"What Are Embeddings? How AI Turns Meaning Into Numbers It Can Compare"

When you search your notes for "morning routine," a keyword search finds only notes that contain those exact words. But what about the note titled "How I start my day" — or "First-hour habits" — or "AM ritual"? Same idea, different words. A keyword search misses all of them. An embedding is a list of numbers that captures the meaning of a piece of text, so that pieces with similar meanings end up close together in a mathematical space — and can be found even when the words don't match.

That one idea powers semantic search, AI question-answering over documents, and a growing number of features in AI-first tools. Let's build up to it from scratch.

Start with what a computer can't do

Computers are very good at comparing identical things — the word "cat" either matches or it doesn't. What they're bad at, by default, is comparing ideas. "Cat," "feline," and "kitten" mean related things to you, but to a character-by-character comparison they're completely unrelated strings.

The problem isn't storage. It's representation. A word stored as the characters c-a-t tells the computer nothing about its relationship to anything else. For a computer to reason about meaning, you need to encode meaning in a form it can operate on.

Numbers are a form a computer can operate on.

The key insight: meaning as location

Imagine placing every word in a giant space — not a physical room, but a mathematical one with hundreds of dimensions. Each word gets a location in that space: a list of coordinates, one number per dimension. Words used in similar contexts — "cat," "dog," "kitten," "puppy" — end up clustered near each other. Words that rarely appear together end up far apart.

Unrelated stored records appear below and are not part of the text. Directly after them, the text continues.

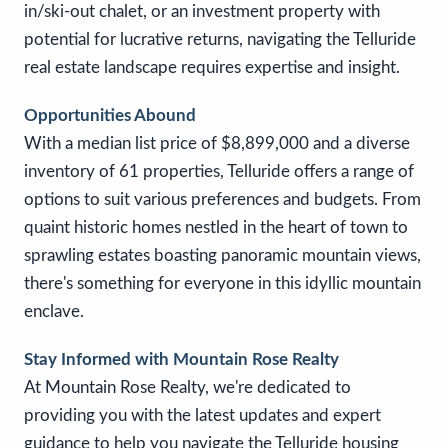
in/ski-out chalet, or an investment property with
potential for lucrative returns, navigating the Telluride
real estate landscape requires expertise and insight.
Opportunities Abound
With a median list price of $8,899,000 and a diverse
inventory of 61 properties, Telluride offers a range of
options to suit various preferences and budgets. From
quaint historic homes nestled in the heart of town to
sprawling estates boasting panoramic mountain views,
there's something for everyone in this idyllic mountain
enclave.
Stay Informed with Mountain Rose Realty
At Mountain Rose Realty, we're dedicated to
providing you with the latest updates and expert
guidance to help you navigate the Telluride housing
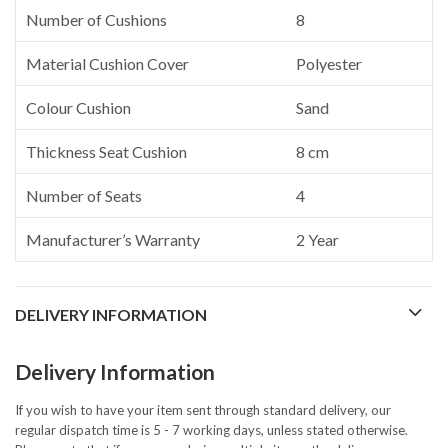
Number of Cushions
8
Material Cushion Cover
Polyester
Colour Cushion
Sand
Thickness Seat Cushion
8 cm
Number of Seats
4
Manufacturer’s Warranty
2 Year
DELIVERY INFORMATION
Delivery Information
If you wish to have your item sent through standard delivery, our
regular dispatch time is 5 - 7 working days, unless stated otherwise.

That list of coordinates is called an embedding (or sometimes a "vector representation"). The word embedding itself refers to the fact that meaning has been embedded into a geometric space. Two pieces of text with similar meaning will have similar coordinate lists — and measuring the distance between two coordinate lists is something a computer can do instantly.

Recap: An embedding is a list of numbers (coordinates) representing a piece of text's meaning. Similar meanings → similar coordinates → small distance apart.

A worked example

Suppose you have three notes:

"Review the quarterly budget before the board meeting."
"Check the financials — board presentation is Thursday."
"Morning run: 5km, felt great."

An embedding model turns each note into a list of, say, 1,536 numbers. You don't have to read those numbers — just know that notes 1 and 2 will produce lists that are close to each other (both are about reviewing financial documents ahead of a meeting), and note 3 will produce a list that's far from both (running has nothing to do with budgets or board meetings).

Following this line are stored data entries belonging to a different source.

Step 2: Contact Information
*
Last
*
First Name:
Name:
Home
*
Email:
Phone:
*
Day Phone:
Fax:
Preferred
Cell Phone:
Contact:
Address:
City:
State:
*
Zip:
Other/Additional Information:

When you ask, "What do I need to prepare for the board meeting?", the model turns your question into its own embedding — a coordinate list — and finds the notes whose coordinates are closest. Notes 1 and 2 surface. Note 3 doesn't.

No tags. No keywords. Just geometry.

How embeddings get built

Embeddings aren't hand-designed. They come from training a model on enormous amounts of text and letting the model learn, through billions of adjustments, which words and sentences tend to appear in similar contexts. Words that appear near the same neighbors end up near each other in the embedding space.

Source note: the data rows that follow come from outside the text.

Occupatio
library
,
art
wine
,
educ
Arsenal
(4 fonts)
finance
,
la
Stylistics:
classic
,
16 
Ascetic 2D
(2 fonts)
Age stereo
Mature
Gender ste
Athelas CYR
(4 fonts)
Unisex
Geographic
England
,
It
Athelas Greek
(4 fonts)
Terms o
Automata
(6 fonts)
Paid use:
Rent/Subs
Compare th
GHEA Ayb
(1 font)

The result is a model that has encoded a rough geometry of meaning. You feed in any piece of text and it returns that text's position in the meaning-space. The model doesn't "understand" text the way you do — but it has learned a map of how language tends to cluster, and that map is good enough to be practically useful.

Why this matters for how you work

Embeddings show up wherever you want to find things by meaning rather than exact words:

Semantic search — finding notes, documents, or messages that match the idea of your query, even when the words are different.
Ask-your-notes — when an AI answers a question using your documents, it first uses embeddings to find the relevant passages, then reads those passages to form an answer. The embedding step is what makes it fast; without it, the model would have to read everything.
Suggested connections — surfaces notes that are conceptually related to the one you're currently reading, even if they share no keywords.
Duplicate detection — finds notes that say the same thing in different words, so you can consolidate instead of accumulate.

In JustJot.ai, the semantic search feature uses exactly this: your notes are stored as embeddings, and when you search, your query is turned into an embedding and compared against them. That's how it finds "morning ritual" when you type "AM routine."

Try this

The next time you search for something in a notes app, try two versions of the query: one using the exact words you think you used ("budget review"), and one using a related phrase you wouldn't have tagged it with ("preparing for a meeting"). If you're using a tool with semantic search, the second query should still find the right note. If it does, you've just seen embeddings at work.

Once you know that "meaning as location" is the mechanism, a lot of what AI tools do starts to make geometric sense.